UKRAINE: Sur Maïdan, la révolution continue

Ils ne regrettent rien. S’il fallait passer de nouveau de longues nuits dans le froid, sous la neige, dans la crainte d’un assaut policier ou d’un enlèvement, les acteurs de la révolution de l’EuroMaïdan n’hésiteraient pas. «Bien sûr qu’on le ferait de nouveau», répète à qui veut l’entendre Mustapha Nayyem, journaliste militant devenu législateur, initiateur du premier rassemblement sur Maïdan Nezalezjnosti, la place de l’Indépendance à Kiev, le 21 novembre 2013.

Pour la poignée de citoyens qui s’étaient mobilisés ce soir-là, il s’agissait d’exiger du gouvernement de Victor Ianoukovitch qu’il honore sa promesse de signer un accord d’association avec l’Union européenne. Avec en toile de fond l’idée de faire de l’intégration européenne un outil pour lutter contre une corruption endémique, renforcer l’Etat de droit et le respect des droits de l’homme et moderniser une économie moribonde. Et, en cours de chemin, se débarrasser du régime policier et kleptomane de «la famille» Ianoukovitch. Trois mois plus tard, à la fin de février 2014, c’est cet objectif qui a d’abord été atteint, au prix de plus d’une centaine de morts. Tout le reste est encore à faire.

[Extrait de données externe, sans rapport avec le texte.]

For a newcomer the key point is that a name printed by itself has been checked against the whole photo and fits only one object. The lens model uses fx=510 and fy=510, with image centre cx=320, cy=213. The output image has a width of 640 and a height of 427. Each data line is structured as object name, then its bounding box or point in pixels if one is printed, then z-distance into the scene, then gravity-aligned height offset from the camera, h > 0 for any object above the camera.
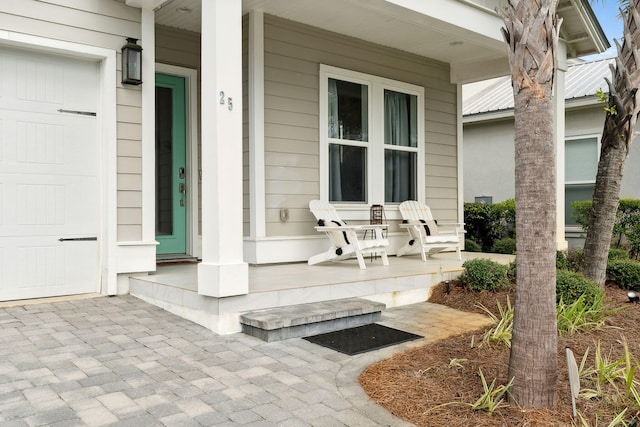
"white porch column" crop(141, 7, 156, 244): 4.91 +0.83
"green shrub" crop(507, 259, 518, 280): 5.29 -0.63
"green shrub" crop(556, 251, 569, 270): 5.37 -0.54
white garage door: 4.41 +0.33
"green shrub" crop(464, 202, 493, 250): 9.34 -0.21
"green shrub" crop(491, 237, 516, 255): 8.33 -0.58
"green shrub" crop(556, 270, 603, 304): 4.29 -0.66
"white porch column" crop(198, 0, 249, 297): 3.66 +0.44
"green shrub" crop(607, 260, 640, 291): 5.46 -0.68
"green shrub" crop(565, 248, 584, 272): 5.60 -0.57
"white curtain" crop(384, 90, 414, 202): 6.95 +0.83
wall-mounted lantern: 4.73 +1.39
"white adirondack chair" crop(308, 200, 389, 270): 5.40 -0.31
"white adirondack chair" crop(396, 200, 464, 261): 6.30 -0.27
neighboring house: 9.21 +1.39
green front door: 5.89 +0.55
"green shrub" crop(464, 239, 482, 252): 8.82 -0.60
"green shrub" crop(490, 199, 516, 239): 9.05 -0.16
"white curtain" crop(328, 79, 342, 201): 6.29 +0.76
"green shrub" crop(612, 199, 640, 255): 7.90 -0.16
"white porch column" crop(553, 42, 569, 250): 6.58 +1.04
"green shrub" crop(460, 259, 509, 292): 4.96 -0.63
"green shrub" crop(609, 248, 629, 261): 6.41 -0.55
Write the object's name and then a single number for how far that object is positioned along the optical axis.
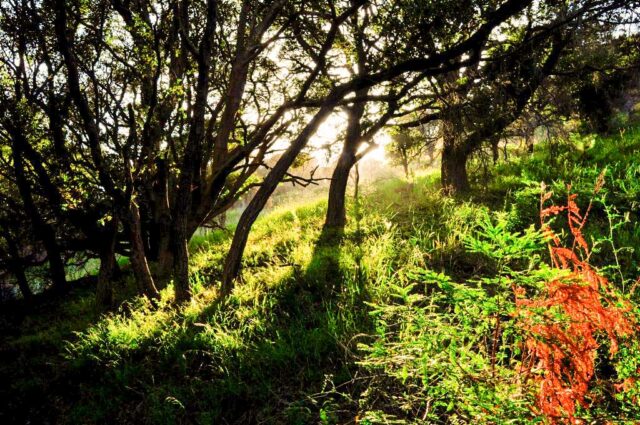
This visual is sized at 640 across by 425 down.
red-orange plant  1.61
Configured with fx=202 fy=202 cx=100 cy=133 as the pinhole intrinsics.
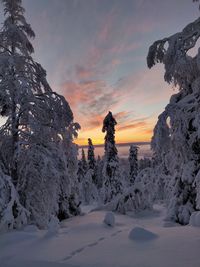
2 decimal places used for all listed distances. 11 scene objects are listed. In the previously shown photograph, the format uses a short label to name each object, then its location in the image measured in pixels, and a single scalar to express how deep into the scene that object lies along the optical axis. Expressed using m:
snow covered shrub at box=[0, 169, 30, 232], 7.09
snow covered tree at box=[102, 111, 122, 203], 21.59
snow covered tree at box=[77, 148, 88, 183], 37.03
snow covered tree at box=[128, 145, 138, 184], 38.44
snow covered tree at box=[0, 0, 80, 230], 8.16
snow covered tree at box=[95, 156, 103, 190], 47.43
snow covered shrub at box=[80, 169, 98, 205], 30.64
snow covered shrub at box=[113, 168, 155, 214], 15.62
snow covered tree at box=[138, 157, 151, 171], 61.15
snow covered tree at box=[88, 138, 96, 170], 37.13
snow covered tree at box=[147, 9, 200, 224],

«Nous avons beaucoup souffert», explique Ostap Kryvdiyk, analyste politique et révolutionnaire de la première heure. «Les Russes se servent du prétexte de la révolution pour justifier leur agression en Crimée et dans l’est. Mais nous avions besoin de ces changements. Il y aura encore beaucoup de douleurs, mais nous ne pouvons pas nous arrêter maintenant.»

Dans un contexte de crise généralisée, les chantiers de la révolution restent colossaux. Les réformes économiques? Elles sont timides, paralysées par l’amputation des centres industriels du Donbass. La lutte contre la corruption? Elle est reléguée au second plan, alors que le hryvnia, la monnaie nationale, est en chute libre, que les salaires publics sont gelés et que des millions d’Ukrainiens entament l’hiver dans une approche de survie. Le démantèlement du système oligarchique? La sécurité de Rinat Akhmetov, Ihor Kolomoïskiy ou Serhiy Tarouta est assurée par leur loyauté plus ou moins patriotique.

Une loi votée au début de septembre initie un processus d’épuration de l’administration, brandi comme un succès par les révolutionnaires. Mais les résultats ne seront visibles qu’en 2017. Quant à la réforme du système judiciaire, des ONG comme Amnesty International parlent d’un Bureau du procureur général plus opaque que sous le régime de Ianoukovitch. Même l’enquête, très médiatisée, de la tuerie de Maïdan, le 20 février, serait sciemment entravée par le ministre de l’Intérieur. «Je n’ai aucune confiance dans nos dirigeants», confie Andriy Didenko, engagé volontaire sur le front de l’est. Après treize ans passés à Paris, il a tout abandonné pour «venir construire un nouveau pays. J’ai vu que sur le Maïdan, quelque chose a changé. C’est difficile, ça va prendre du temps, mais j’y crois. La nation est née.»